In the movie, Cabrini-Green is haunted by the eponymous Candyman, a supernatural killer who inspires fear in both residents and outsiders. Yet the real horror in the film is that of life in a housing project that has been abandoned by America, the horror of inner city marginalization, of gang violence and deplorable living conditions. Helen, a reporter who visits Cabrini to investigate the urban legend, provides a powerful metaphor for how residents of public housing are often othered by the fear of outsiders. She allows the viewer to see the reality and compels them to consider how governments neglect their more disadvantaged populations and how living in such environments can influence the trajectory of a person’s life. People often don’t care about places like Cabrini-Green or South Kilburn, as long as they don’t live in them. But to me, these locations are just as important to know about as Fifth Avenue and Notting Hill. And the stories from those places are just as relevant as any others.
An inevitable by-product of such marginalization is that inhabitants develop a hostility towards outsiders. Journalists only ever come to report bad news. It’s like a scene in La Haine, a masterly French film about social disadvantages and police brutality in a Parisian housing project. In the wake of a riot following the hospitalization of a young man by the police, a journalist drives into the project with her camera crew, looking for young men to interview about the unrest. The three friends who she comes across are enraged, eventually chasing her off as one of them shouts, ‘You’re not in Thoiry.’ His friend asks him what Thoiry is and he replies, ‘It’s a drive-thru zoo.’
Who They Was focuses on my experience and the experiences of my friends in a world where life is brutal and reputations are earned through violence. But ultimately, we were proud to say we lived in South Kilburn. In fact we wore the notoriety of the place as a badge of honor. There is no work of art that displays this universally identifiable pride in a dangerous neighborhood more than Mobb Deep’s iconic track Shook Ones Pt. II.
Like Nas, the rap duo originated in the Queensbridge Houses.
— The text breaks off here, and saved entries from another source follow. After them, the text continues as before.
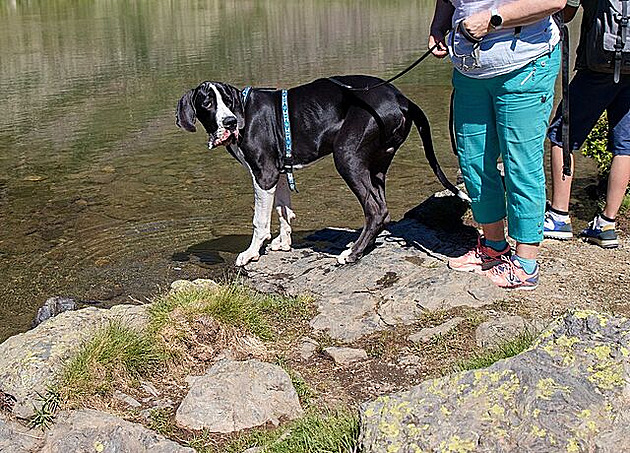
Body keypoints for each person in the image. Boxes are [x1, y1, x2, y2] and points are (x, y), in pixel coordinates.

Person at [429, 0, 565, 289]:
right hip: (470, 70)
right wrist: (438, 26)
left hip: (526, 65)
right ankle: (494, 247)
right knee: (473, 162)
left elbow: (554, 1)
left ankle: (526, 264)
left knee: (521, 164)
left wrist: (492, 19)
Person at [544, 0, 630, 249]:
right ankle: (607, 224)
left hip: (597, 67)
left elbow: (565, 14)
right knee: (625, 145)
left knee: (563, 133)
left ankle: (559, 215)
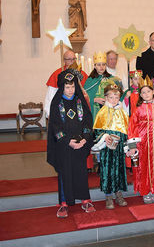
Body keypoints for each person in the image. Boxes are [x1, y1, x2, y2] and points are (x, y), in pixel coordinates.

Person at [47, 69, 95, 218]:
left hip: (80, 143)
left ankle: (85, 199)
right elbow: (55, 126)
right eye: (67, 87)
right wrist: (69, 141)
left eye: (73, 86)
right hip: (65, 146)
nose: (70, 90)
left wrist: (85, 138)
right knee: (65, 173)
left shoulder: (80, 101)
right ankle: (64, 203)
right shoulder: (56, 104)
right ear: (62, 87)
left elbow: (88, 120)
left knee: (81, 172)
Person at [126, 76, 154, 204]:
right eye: (143, 92)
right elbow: (132, 126)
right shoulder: (138, 109)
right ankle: (146, 191)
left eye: (148, 91)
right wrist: (133, 144)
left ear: (153, 92)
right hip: (143, 142)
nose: (146, 94)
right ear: (140, 94)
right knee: (144, 166)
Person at [91, 84, 130, 209]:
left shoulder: (122, 112)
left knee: (119, 168)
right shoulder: (103, 112)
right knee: (108, 169)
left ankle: (118, 193)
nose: (114, 100)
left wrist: (125, 143)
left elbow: (126, 129)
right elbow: (97, 130)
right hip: (107, 147)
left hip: (119, 147)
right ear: (106, 97)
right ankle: (108, 196)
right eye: (111, 97)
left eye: (116, 97)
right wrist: (104, 137)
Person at [44, 50, 88, 118]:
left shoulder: (82, 74)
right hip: (62, 109)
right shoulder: (57, 74)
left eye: (74, 59)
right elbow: (50, 96)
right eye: (69, 59)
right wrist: (49, 112)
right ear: (64, 60)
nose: (72, 61)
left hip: (79, 109)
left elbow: (87, 93)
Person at [84, 51, 122, 121]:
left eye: (103, 64)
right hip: (95, 111)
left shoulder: (111, 79)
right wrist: (94, 100)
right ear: (95, 66)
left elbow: (119, 94)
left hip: (109, 111)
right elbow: (84, 97)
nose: (101, 67)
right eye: (99, 65)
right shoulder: (90, 80)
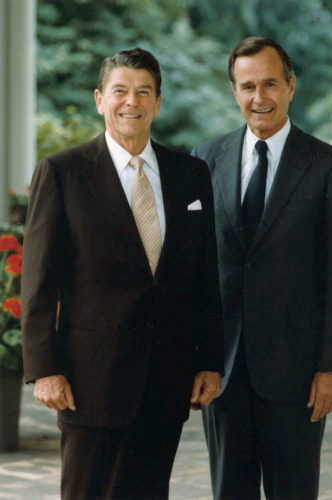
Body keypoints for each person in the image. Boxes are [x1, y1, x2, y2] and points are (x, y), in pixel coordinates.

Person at [22, 48, 223, 500]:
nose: (131, 102)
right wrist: (44, 370)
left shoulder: (191, 175)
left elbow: (205, 277)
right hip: (89, 381)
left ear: (158, 101)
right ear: (99, 99)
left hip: (167, 379)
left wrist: (210, 358)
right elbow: (37, 283)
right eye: (120, 91)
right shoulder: (62, 173)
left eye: (143, 92)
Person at [192, 36, 332, 500]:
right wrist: (195, 356)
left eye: (270, 83)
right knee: (229, 492)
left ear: (292, 86)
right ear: (234, 92)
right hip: (224, 372)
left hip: (299, 373)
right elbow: (193, 270)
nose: (259, 97)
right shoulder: (205, 160)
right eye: (247, 86)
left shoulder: (329, 165)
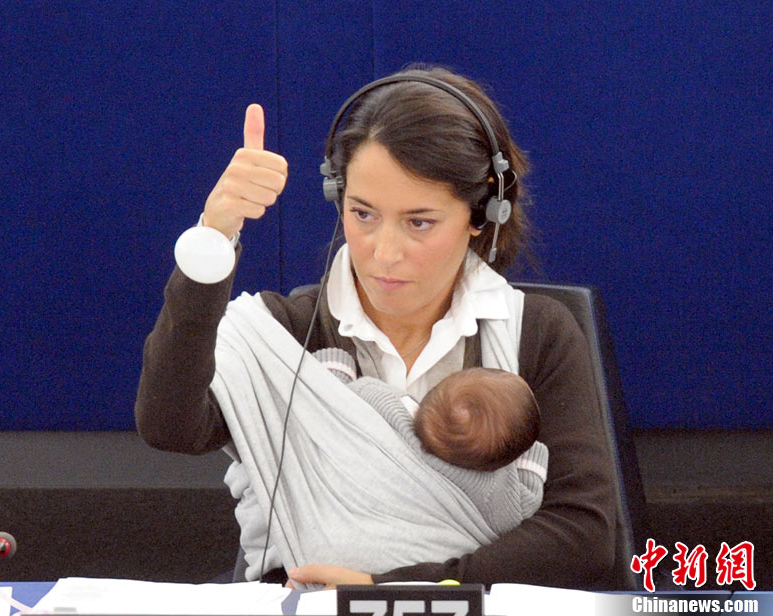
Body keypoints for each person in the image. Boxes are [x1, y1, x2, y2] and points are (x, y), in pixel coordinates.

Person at [135, 65, 617, 589]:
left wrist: (389, 590)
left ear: (483, 213)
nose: (384, 253)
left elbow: (584, 536)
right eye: (363, 214)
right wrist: (213, 238)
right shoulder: (282, 335)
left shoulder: (538, 334)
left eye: (419, 222)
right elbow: (169, 426)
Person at [315, 347, 545, 475]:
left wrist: (336, 363)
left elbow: (333, 400)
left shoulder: (386, 407)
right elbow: (525, 501)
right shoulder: (493, 495)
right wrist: (533, 456)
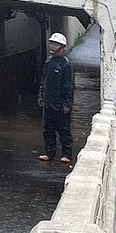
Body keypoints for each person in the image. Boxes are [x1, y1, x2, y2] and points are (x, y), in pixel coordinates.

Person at [39, 31, 74, 164]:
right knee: (48, 129)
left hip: (60, 103)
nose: (52, 46)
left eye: (55, 44)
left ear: (62, 47)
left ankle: (66, 154)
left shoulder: (66, 64)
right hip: (49, 102)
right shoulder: (49, 61)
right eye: (51, 43)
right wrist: (41, 96)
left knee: (64, 129)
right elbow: (44, 80)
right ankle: (49, 152)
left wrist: (67, 103)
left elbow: (69, 85)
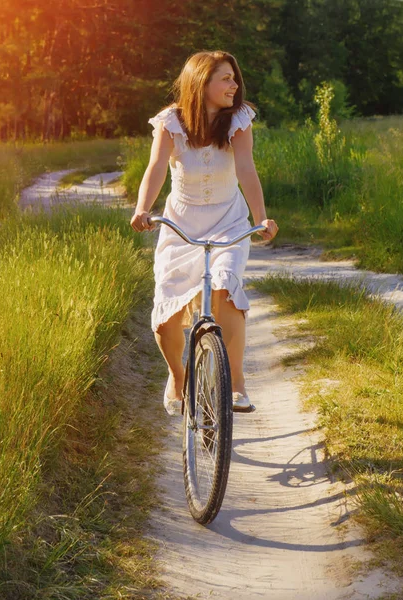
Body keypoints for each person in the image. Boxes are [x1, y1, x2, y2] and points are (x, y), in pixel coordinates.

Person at [130, 50, 279, 416]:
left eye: (234, 78)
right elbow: (156, 170)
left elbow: (246, 170)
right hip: (181, 225)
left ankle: (237, 385)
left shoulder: (239, 121)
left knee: (224, 287)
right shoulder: (171, 122)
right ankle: (179, 377)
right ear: (201, 83)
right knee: (166, 318)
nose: (234, 85)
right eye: (225, 78)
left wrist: (261, 218)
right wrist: (142, 209)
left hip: (228, 219)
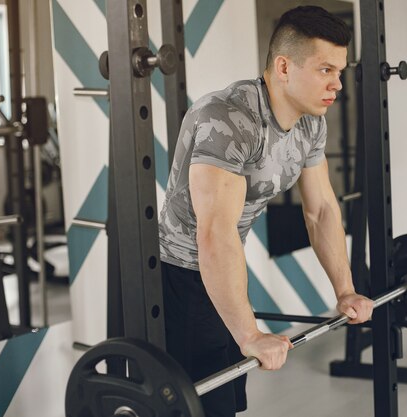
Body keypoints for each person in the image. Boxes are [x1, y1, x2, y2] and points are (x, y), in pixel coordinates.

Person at [158, 5, 373, 417]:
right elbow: (214, 234)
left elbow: (322, 210)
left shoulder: (312, 122)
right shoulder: (228, 118)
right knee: (202, 407)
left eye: (340, 71)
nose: (338, 85)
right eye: (325, 70)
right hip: (177, 274)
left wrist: (344, 290)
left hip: (220, 269)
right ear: (284, 66)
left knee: (228, 401)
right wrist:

Their lyrics are full of the violent swagger of young men hardened by project life, where survival of the fittest is paramount: ‘You all alone in these streets cousin/ Every man for theyself in this land we be gunning’. The track embodies the hostility of residents towards outsiders, where the danger and toughness it takes to exist in such a place becomes a source of pride: ‘I can see it inside your face, you’re in the wrong place/ Cowards like you just get their whole body laced up/ With bullet holes and such’. Despite the violence, Queensbridge is an intrinsic part of their identity, a place they will never abandon: ‘Back in Queens the realness and foundation/ If I die I couldn’t choose a better location’.
Human history is overwhelmed with stories of kings and empires. But the more recent histories that lurk within the concrete towers of places like South Kilburn or Queensbridge, are just as full of human tragedy, triumph and tribulation.